Стукнуло три раза подряд и умолкло без звука обратных шагов.
Николай Васильевич испугался, вспоминая, каким непереносимым делался вдруг для себя, когда дозволял себе поддаваться подобному грешному чувству, когда его острое, бьющее слово успевало обидеть назойливых посетителей, близких друзей.
Он разомкнул кулаки и позволил устало:
— Входите.
Невероятно медлительно дрогнуло, двинулось, поползло полотнище двери, открывая глухую дыру окаянного входа.
В смятении он торопливо искал, чем бы поскорее заняться ему, чтобы устыдить незваного гостя, надоумить поскорее уйти восвояси и не допустить бесстыдных вопросов о том, в каком состоянии его будто бы не прерывавшийся труд, однако не поспел отыскать ничего и только с досадой сказал про себя: «Эге, попался ж ты, брат...»
В самом деле, на большом овальном столе высилась аккуратная горка закрытых, прибранных книг, конторка почти целый месяц торчала пустой, точно голой, ни клочка белой бумаги не виднелось нигде.
Он ощутил свою неприкаянность. Потемневшие глаза молили о пощаде, о милости, о прощенье за то, что никого не хотел видеть. Ладонь зажимала кривившийся рот.
Хозяин дома, граф Александр Петрович Толстой, осторожно явился в раскрытых дверях, увидел своего постояльца, задержался на миг, точно всё ещё не решался войти, и вошёл неуклюже, неловко, левым боком вперёд, спрятав глаза, со смиренным и ясным лицом.
После вчерашнего происшествия Николай Васильевич страшился возненавидеть этого нерешительного человека, умевшего отстранить всякое трудное дело, и потому ему стало противно на миг это искреннее смирение, эта всегдашняя неуклюжесть походки, частая припрятанность глаз. Он не хотел, он был не в состоянии видеть, медленно краснел оттого, что все эти чувства были грехом, и только твердил про себя: «Ничего ж, ничего...»

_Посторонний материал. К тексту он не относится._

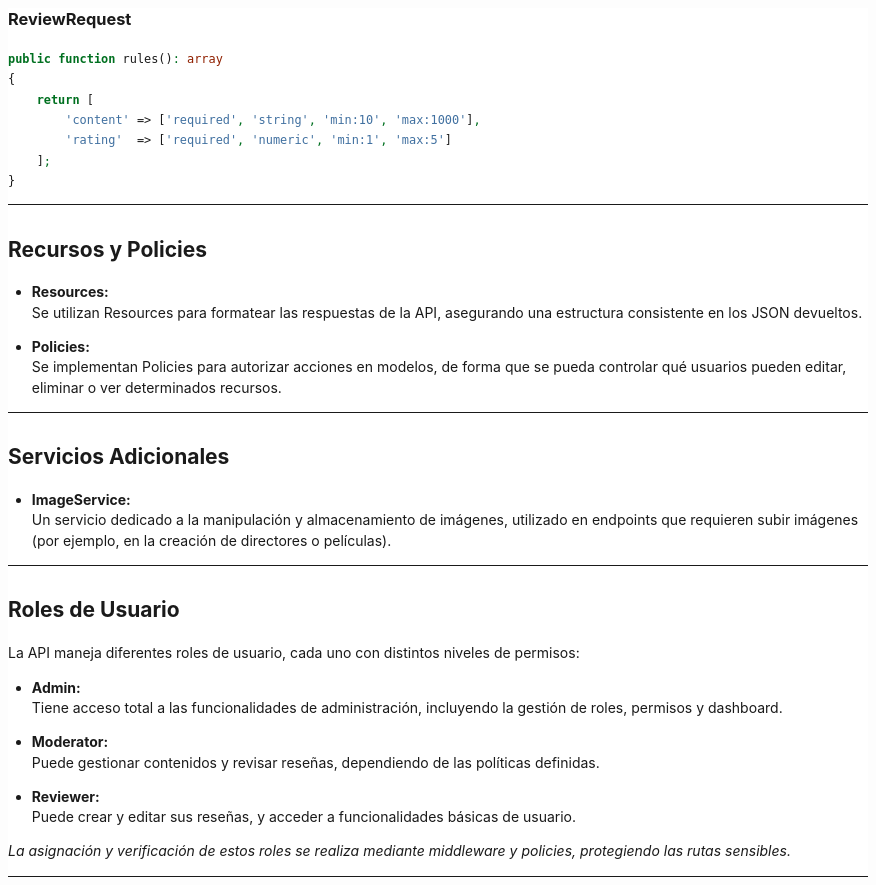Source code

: ### ReviewRequest

```php
public function rules(): array
{
    return [
        'content' => ['required', 'string', 'min:10', 'max:1000'],
        'rating'  => ['required', 'numeric', 'min:1', 'max:5']
    ];
}
```

---

## Recursos y Policies

- **Resources:**  
  Se utilizan Resources para formatear las respuestas de la API, asegurando una estructura consistente en los JSON devueltos.

- **Policies:**  
  Se implementan Policies para autorizar acciones en modelos, de forma que se pueda controlar qué usuarios pueden editar, eliminar o ver determinados recursos.

---

## Servicios Adicionales

- **ImageService:**  
  Un servicio dedicado a la manipulación y almacenamiento de imágenes, utilizado en endpoints que requieren subir imágenes (por ejemplo, en la creación de directores o películas).

---

## Roles de Usuario

La API maneja diferentes roles de usuario, cada uno con distintos niveles de permisos:

- **Admin:**  
  Tiene acceso total a las funcionalidades de administración, incluyendo la gestión de roles, permisos y dashboard.

- **Moderator:**  
  Puede gestionar contenidos y revisar reseñas, dependiendo de las políticas definidas.

- **Reviewer:**  
  Puede crear y editar sus reseñas, y acceder a funcionalidades básicas de usuario.

*La asignación y verificación de estos roles se realiza mediante middleware y policies, protegiendo las rutas sensibles.*

---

И действительно, это было волшебное слово: он уже изучил себя достаточно хорошо и тотчас воспротивился этому недоброму чувству вражды, поспешно, угрюмо выспрашивая себя, точно ли граф, его слабый друг, так ужасно виноват перед ним, точно ли раздражение против него имеет под собой вполне законную почву и не потому ли в душе всколыхнулось недоброе чувство, что он сам же кругом виноват.
Подобного рода проверку, при первом же и малейшем недовольстве собой, он устраивал постоянно, с наивозможным пристрастием к себе, даже если недовольство было вызвано всего-навсего мухой, жарким летом залетевшей в окно, досаждавшей назойливо жужжанием над самым кончиком носа, и при этой проверке подкарауливал не раз, что недовольство нередко рождалось от нервов да ещё от одного из наших злейших пороков — от самолюбия или гордыни, которые, как известно, только и делают, что стремятся всяким путём просунуться в задремавшую душу.